By 1271 the Lords Grey of Codnor were the overlords of Kimberley and Robert de Kinmarley was holding from them the "site of the old hall and half-a-caracute of land; he was also the patron of the living. In 1316 Kimberley was accounted the fourth part of a vill and Robert de Kinmarley was its lord, but the days of their ownership were drawing to a close, for in 1335, Robert's son John, a priest, passed the manor and advowson to John de Monte, rector of the mother church of Greasley, together with all his goods.


View of the ruins of Beauvale Priory, c.1930.

In 1338, this cleric assigned these properties to Sir Nicholas de Cantelupe, lord of Ilkeston, and in rapid succession the manor passed to Robert Bernak and William de Breydeston, clerk, who settled it upon Hugh de Cressy for life and thereafter upon Beauvale Priory, which Sir Nicholas founded in 1343. Obviously this knight had already determined upon the foundation of the monastery and these transactions have the appearance of being legal preliminaries. Bernak was one of the witnesses to the deed of gift but other rights remained to be extinguished: in 1359 Hugh de Cressy and Cecilia his wife released to Beauvale all their rights and claims in Kimberley and Newthorpe but they reserved to themselves a pension of £7 10s. during the life of Hugh and £4 10s. if she survived him. These benefactions were rounded off in 1360 when Lord Grey licensed Bernak and Breydeston to grant the manor to the clear yearly value of 56s. 5d. to the priory of Beauvale.


Cantelupe land here which did not thus go to the priory descended about 1375 to Sir William la Zouch of Harringworth, who was in possession of it and the castle of Greasley by 1389, and although a passage in the Close Rolls states that in 1411 Henry IV granted the castle with extensive properties in the district to Sir Thomas Berkeley, the manor and advowson of Kimberley were not disturbed, for they were hold from the king as of the Honour of Peverel by Sir William la Zouch at his death in 1416. In 1387 another independent portion belonged to the Hicklings, and in 1399 the king's escheator was commanded to admit Sir William la Zouch to the livery of the castle and manor of Greasley with appurtenances in "Kymerley and Hemeylle " (Hempshill), the King having taken his fealty.

A minor local owner of that time was William de Wollaton, whose holding passed at his death to William and Avice de Schippeley and by them was conveyed to two men of Nottingham named Holt and Arrowsmith.

Coal was being worked on lands belonging to Beauvale Priory.

The appointment of a fresh rector in 1351 hints at a visitation by the Black Death, but the village appears to have escaped te aids and outrages so prevalent in the 14th century, possibly owing to the overawing power of the Lords Grey and the proximity of Greasley Castle; but in 1328 John de Kymerleye, parson of Broughton, was prosecuted for the abduction of John, son and heir of Stephen de Kynmerleye, and at the opening of the next century the rector of Kynmarley had pardon of his outlawry for debt.


In the second half of the 18th century, the coal mines were being worked out, and the making of hosiery became a local industry.
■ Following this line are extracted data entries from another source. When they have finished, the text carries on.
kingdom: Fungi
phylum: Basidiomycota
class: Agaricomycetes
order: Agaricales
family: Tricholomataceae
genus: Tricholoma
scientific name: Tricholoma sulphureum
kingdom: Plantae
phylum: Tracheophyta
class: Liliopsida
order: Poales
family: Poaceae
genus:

The canal was constructed. Kimberley was becoming commercialised, but it was still rustic, and about 1797, Throsby described it as one of the most romantic he had seen in this part of the county; its cottages clustering about the church, which was then a deserted ruin, while others were beginning to straggle up hill and down dale where the 'centre of gravity' presents itself to-day.

It was still picturesque when Laird saw it in 1811—the year when Luddite rioters paid an unwelcome visit and smashed a number of stocking-frames. More riots occurred during the Pentrich rising of 1817 when a mob under "Captain" Brandreth halted at Eastwood upon hearing of the approach of the military.

When Mr. Lancelot Rolleston arrived with soldiers, it was found that the rioters had hastily dispersed, shedding their arms as they fled.

Some were captured and several, including Jeremiah Brandreth, were hanged.

The rise of modern Kimberley dates back to 1816 when the Rutland estate was broken up and sold off in numerous lots, creating a number of new freeholders. Viscount Melbourne —destined to be-Queen Victoria's first prime minister and friend—Robert Holden, of Nuthall, and persons of the names of Godber, Hanson, Smedley, Birkin, and Shaw were among the purchasers.